• [待查数据]:
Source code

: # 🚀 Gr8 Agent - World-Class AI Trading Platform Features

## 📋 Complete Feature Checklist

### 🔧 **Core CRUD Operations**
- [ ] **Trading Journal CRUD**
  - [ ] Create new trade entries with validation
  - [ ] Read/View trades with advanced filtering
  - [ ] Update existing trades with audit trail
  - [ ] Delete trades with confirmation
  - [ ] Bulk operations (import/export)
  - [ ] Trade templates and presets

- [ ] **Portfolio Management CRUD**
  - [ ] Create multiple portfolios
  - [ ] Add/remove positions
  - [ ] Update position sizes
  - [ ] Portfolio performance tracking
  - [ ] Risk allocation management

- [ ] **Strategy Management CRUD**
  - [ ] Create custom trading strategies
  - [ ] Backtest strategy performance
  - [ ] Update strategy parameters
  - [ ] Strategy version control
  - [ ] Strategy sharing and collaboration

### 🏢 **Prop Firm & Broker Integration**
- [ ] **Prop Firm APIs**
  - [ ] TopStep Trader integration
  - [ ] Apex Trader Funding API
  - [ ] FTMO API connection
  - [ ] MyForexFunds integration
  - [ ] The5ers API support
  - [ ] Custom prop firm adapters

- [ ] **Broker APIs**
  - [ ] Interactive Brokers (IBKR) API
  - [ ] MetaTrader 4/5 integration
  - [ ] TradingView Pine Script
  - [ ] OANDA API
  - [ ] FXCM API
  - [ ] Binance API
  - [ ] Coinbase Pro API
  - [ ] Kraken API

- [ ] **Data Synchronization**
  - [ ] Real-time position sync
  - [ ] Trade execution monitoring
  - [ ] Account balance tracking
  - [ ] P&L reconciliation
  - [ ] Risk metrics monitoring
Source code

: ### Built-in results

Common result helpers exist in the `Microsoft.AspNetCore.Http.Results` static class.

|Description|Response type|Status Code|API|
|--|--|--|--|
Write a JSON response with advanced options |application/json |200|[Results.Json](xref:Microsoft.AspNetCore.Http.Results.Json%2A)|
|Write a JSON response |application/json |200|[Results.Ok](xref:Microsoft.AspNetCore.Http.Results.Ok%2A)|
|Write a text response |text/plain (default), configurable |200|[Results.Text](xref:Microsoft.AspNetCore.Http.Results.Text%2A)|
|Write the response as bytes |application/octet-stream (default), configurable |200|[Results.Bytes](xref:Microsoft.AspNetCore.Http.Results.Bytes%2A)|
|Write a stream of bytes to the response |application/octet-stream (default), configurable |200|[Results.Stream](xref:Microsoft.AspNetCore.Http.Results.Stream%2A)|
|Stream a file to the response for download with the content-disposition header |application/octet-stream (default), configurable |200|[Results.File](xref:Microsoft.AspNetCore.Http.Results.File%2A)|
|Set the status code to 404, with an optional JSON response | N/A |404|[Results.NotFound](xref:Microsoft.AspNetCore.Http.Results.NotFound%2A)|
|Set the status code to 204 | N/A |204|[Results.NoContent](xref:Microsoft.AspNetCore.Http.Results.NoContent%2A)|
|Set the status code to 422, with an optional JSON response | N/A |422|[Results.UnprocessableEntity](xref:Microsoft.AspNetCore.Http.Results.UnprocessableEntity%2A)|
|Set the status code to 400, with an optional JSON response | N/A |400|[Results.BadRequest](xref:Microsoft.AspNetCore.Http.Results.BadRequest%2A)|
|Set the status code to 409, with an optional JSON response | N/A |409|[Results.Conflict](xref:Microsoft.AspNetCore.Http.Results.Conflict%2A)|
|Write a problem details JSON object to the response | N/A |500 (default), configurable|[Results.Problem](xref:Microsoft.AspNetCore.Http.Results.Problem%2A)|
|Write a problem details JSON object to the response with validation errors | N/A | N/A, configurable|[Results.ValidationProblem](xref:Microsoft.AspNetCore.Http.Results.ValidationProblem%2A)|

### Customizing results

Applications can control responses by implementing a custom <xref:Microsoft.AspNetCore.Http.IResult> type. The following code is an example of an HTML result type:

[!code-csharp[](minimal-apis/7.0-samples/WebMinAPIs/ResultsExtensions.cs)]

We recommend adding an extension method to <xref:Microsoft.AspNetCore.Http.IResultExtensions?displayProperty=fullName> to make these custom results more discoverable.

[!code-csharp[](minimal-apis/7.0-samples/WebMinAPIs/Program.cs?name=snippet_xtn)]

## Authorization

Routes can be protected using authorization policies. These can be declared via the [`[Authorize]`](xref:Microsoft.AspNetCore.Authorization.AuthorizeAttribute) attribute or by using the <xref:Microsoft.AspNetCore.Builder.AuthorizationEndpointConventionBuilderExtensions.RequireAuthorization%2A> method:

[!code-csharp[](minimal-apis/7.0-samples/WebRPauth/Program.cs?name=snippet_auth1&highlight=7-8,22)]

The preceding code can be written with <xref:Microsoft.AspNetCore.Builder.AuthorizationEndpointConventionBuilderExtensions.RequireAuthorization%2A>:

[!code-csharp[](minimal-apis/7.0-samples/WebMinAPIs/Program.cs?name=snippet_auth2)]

• [工作事项]:
筛选上述条目，将其中含有字符串“trades”的每一行照原样逐一抄录。

• [任务答复]:
  - [ ] Read/View trades with advanced filtering
  - [ ] Update existing trades with audit trail
  - [ ] Delete trades with confirmation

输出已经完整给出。